= Task requirements =
Images aside, return all the entries exactly.

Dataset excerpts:
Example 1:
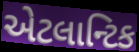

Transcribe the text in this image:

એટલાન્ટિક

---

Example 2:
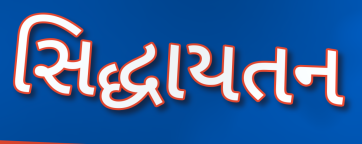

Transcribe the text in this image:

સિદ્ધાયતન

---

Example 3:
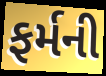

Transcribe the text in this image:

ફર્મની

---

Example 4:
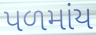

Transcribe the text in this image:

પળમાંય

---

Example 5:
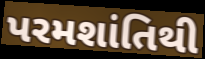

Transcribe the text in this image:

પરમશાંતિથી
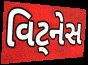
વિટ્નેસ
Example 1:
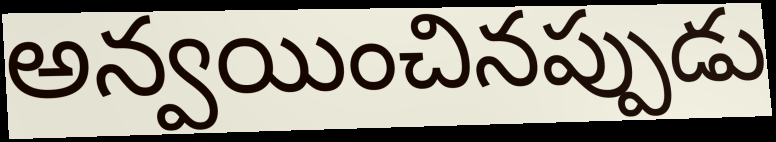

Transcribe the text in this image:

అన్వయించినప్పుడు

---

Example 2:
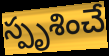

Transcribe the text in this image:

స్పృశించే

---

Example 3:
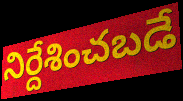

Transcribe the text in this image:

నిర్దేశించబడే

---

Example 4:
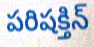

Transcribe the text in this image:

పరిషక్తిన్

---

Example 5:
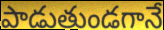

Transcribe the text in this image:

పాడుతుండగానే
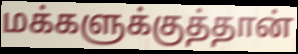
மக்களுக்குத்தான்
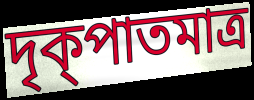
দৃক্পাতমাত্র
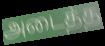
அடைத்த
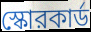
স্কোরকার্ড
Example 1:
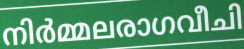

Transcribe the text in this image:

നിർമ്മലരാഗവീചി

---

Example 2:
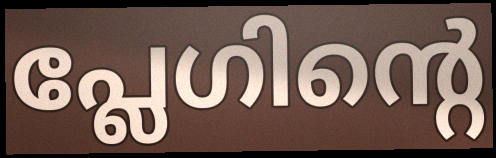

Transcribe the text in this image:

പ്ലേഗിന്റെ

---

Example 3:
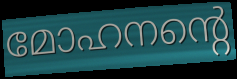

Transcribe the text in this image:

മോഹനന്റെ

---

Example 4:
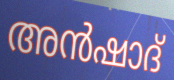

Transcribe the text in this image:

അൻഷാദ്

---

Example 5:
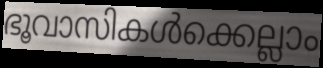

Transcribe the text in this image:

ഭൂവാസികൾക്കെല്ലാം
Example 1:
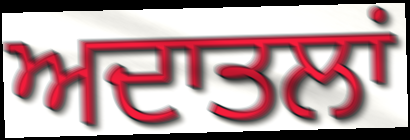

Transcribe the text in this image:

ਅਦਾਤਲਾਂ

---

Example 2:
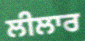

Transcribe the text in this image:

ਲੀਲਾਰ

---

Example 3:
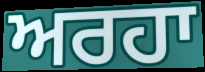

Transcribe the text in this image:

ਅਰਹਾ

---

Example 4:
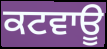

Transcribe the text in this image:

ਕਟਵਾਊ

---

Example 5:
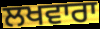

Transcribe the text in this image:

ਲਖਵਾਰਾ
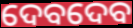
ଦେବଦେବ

= Solved exercise =
Example 1:

Transcribe the text in this image:

એટલાન્ટિક

---

Example 2:

Transcribe the text in this image:

સિદ્ધાયતન

---

Example 3:

Transcribe the text in this image:

ફર્મની

---

Example 4:

Transcribe the text in this image:

પળમાંય

---

Example 5:

Transcribe the text in this image:

પરમશાંતિથી
વિટ્નેસ
Example 1:

Transcribe the text in this image:

అన్వయించినప్పుడు

---

Example 2:

Transcribe the text in this image:

స్పృశించే

---

Example 3:

Transcribe the text in this image:

నిర్దేశించబడే

---

Example 4:

Transcribe the text in this image:

పరిషక్తిన్

---

Example 5:

Transcribe the text in this image:

పాడుతుండగానే
மக்களுக்குத்தான்
দৃক্পাতমাত্র
அடைத்த
স্কোরকার্ড
Example 1:

Transcribe the text in this image:

നിർമ്മലരാഗവീചി

---

Example 2:

Transcribe the text in this image:

പ്ലേഗിന്റെ

---

Example 3:

Transcribe the text in this image:

മോഹനന്റെ

---

Example 4:

Transcribe the text in this image:

അൻഷാദ്

---

Example 5:

Transcribe the text in this image:

ഭൂവാസികൾക്കെല്ലാം
Example 1:

Transcribe the text in this image:

ਅਦਾਤਲਾਂ

---

Example 2:

Transcribe the text in this image:

ਲੀਲਾਰ

---

Example 3:

Transcribe the text in this image:

ਅਰਹਾ

---

Example 4:

Transcribe the text in this image:

ਕਟਵਾਊ

---

Example 5:

Transcribe the text in this image:

ਲਖਵਾਰਾ
ଦେବଦେବ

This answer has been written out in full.